(Beginning of Working data)
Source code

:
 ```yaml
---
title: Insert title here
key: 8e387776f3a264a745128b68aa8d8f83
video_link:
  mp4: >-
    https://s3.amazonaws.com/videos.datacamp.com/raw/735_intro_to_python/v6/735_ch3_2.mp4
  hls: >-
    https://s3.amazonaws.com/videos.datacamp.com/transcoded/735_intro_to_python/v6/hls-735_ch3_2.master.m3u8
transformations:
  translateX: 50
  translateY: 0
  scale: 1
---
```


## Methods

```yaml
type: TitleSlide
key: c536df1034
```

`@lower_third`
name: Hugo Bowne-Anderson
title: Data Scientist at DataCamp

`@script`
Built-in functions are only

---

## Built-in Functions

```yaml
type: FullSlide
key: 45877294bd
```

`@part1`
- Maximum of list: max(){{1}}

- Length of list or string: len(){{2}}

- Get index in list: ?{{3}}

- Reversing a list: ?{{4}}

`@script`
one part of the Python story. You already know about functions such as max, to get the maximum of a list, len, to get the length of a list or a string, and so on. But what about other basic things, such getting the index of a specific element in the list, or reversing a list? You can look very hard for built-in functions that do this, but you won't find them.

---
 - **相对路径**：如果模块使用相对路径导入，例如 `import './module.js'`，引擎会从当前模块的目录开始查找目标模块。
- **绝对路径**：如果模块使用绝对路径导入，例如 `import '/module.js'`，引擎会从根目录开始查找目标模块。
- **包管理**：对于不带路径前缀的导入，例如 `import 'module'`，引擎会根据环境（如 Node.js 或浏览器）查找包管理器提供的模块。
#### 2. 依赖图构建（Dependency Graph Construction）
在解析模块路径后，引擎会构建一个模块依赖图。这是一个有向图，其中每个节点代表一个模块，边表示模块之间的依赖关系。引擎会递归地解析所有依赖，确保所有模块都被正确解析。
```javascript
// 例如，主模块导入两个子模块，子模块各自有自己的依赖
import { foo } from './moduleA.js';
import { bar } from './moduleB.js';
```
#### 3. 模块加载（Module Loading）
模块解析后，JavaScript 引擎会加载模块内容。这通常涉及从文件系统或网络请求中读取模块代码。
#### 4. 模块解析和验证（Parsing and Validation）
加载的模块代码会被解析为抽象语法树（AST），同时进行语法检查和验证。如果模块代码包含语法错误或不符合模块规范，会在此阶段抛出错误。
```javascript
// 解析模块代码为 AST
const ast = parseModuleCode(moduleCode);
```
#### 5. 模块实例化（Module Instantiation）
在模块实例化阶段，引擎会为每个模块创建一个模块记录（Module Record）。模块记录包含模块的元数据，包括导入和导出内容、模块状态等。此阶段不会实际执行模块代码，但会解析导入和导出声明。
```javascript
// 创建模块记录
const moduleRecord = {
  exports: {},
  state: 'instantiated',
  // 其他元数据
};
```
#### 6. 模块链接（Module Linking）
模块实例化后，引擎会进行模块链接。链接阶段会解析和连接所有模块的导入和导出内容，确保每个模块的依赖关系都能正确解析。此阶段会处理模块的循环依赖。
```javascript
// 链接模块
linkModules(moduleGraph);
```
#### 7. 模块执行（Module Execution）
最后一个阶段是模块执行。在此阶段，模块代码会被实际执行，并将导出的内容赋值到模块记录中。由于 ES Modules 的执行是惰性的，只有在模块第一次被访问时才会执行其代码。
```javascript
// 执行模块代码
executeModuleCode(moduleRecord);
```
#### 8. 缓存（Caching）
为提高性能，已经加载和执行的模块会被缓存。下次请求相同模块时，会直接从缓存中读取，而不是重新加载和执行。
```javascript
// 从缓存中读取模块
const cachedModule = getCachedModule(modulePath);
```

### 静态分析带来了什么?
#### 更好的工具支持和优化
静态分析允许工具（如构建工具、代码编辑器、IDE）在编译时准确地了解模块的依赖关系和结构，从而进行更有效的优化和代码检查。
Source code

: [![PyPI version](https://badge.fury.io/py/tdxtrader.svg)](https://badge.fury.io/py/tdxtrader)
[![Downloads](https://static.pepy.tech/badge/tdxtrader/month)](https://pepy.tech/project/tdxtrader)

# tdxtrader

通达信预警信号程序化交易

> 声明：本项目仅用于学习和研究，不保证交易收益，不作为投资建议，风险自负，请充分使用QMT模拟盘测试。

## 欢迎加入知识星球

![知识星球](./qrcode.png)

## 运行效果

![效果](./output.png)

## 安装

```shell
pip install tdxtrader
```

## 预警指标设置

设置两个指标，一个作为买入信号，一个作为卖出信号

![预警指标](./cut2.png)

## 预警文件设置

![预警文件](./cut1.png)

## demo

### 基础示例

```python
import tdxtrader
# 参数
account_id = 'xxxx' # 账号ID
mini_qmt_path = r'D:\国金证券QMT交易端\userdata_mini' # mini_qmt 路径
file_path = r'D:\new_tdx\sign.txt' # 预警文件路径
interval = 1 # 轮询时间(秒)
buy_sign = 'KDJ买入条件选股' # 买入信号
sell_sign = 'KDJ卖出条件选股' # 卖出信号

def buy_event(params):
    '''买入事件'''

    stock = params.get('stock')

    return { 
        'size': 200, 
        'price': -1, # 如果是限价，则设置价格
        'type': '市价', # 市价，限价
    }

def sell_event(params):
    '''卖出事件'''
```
(End of Working data)
## Try it
Search the records for the string "videos" and, wherever a line contains it, please copy that line.

## Written response
    https://s3.amazonaws.com/videos.datacamp.com/raw/735_intro_to_python/v6/735_ch3_2.mp4
    https://s3.amazonaws.com/videos.datacamp.com/transcoded/735_intro_to_python/v6/hls-735_ch3_2.master.m3u8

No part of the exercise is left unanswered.